## WORK REQUEST 1:
Rewrite the paragraph of the article on rising cancer claims in India that begins "In 2020, these cancers represented" as a short list that keeps its main facts.
## WORK REQUEST 2:
Pick up the article on rising cancer claims in India after its final sentence and write what comes next.

** SOURCE TEXT follows **

Why insurance companies are feeling the pinch with rising cancer cases in India

Insurance companies are feeling the pinch amidst an increase in lung and oral cancers cases across the country. Over the past five years, the claim share for these types of cancers has surged nearly fivefold, posing financial challenges for insurers. Data from insurance aggregator PolicyBazaar showed a marked increase in insurance claims for lung and oral cancers between 2020 and 2024.

In 2020, these cancers represented 1.15% of total claims, creeping up to 1.20% in 2021. The upward trend became more pronounced in 2022, with claims rising to 3.70%, followed by 4.89% in 2023, and peaking at 5.70% in 2024. This near-fivefold jump highlights a growing cancer incidence and mounting financial strain on insurers.
Siddharth Singhal, Head of Health Insurance at PolicyBazaar, attributes the rising prevalence of these cancers to pollution and poor lifestyle choices. “India reported over 1.46 million cancer cases in 2022, with a large chunk being lung and oral cancers. This trend is reflected in the share of claims, which has escalated from 1.15% in 2020 to 5.7% in 2024,” he noted.

** End of SOURCE TEXT **
** RECORDS SUPPLIED follows **

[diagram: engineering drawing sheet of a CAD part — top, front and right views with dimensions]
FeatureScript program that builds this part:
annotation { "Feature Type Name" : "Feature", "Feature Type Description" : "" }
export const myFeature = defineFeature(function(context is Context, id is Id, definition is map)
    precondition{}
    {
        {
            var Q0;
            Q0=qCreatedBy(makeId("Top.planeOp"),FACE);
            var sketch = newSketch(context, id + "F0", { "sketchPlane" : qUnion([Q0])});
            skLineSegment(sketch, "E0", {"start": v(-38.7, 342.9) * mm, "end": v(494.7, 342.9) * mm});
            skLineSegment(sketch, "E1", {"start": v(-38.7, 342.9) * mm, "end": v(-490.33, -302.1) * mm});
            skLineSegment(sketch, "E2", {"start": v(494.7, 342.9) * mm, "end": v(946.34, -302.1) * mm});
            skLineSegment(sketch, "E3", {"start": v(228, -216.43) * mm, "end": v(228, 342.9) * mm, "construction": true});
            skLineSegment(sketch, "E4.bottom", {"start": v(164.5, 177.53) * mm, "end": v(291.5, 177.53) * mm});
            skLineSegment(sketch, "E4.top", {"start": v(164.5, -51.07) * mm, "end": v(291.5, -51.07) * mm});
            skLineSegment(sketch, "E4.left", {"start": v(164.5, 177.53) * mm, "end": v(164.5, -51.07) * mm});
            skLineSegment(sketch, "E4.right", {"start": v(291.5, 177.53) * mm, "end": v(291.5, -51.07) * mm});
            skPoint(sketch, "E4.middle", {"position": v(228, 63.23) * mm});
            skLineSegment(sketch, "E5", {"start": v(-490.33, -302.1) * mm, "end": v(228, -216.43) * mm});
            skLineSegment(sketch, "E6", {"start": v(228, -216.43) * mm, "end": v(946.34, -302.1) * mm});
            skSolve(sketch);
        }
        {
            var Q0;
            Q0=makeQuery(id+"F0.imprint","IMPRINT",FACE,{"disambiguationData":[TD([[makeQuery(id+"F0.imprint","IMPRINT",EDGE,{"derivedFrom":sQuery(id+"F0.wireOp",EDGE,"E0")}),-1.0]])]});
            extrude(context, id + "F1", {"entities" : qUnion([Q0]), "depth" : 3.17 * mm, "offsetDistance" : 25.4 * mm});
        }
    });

** End of RECORDS SUPPLIED **

## RESULT 1:
- 2020: lung and oral cancers made up 1.15% of total claims
- 2021: 1.20%
- 2022: 3.70%
- 2023: 4.89%
- 2024: 5.70%, the peak
- This near-fivefold rise points to more cancer cases and growing financial strain on insurers.

## RESULT 2:
“In response to the growing burden, insurers are rolling out wellness benefits and discounts to promote healthier lifestyles. Initiatives, like offering a 100% renewal discount for individuals meeting daily exercise targets, are proving crucial in fostering a health-conscious populace,” said Singhal.
ICICI Lombard Health Insurance data shows a similar trend in the last couple of years. Claims for lung cancer spiked from 696 in FY22 to 1,189 in FY24, marking a 70.8% increase. The volume of paid claims also rose by 75.2% over this period. Meanwhile, oral cancer claims surged more dramatically, with a 136.5% increase in intimation from FY22 to FY24. Paid claims for oral cancer saw a 151% rise over the same period.
“In FY24, ICICI Lombard processed 1,189 intimations for lung cancer, paying out 1,130 claims. This shows a high acceptance rate for lung cancer claims compared to 952 intimations and 887 claims paid in FY23. Similarly, for oral cancer, there were 1,400 intimations in FY24, resulting in 1,285 paid claims. In FY23, 1,243 intimations led to 1,108 claims paid,” said Priya Deshmukh, Head of Health Products and Operations Services, ICICI Lombard.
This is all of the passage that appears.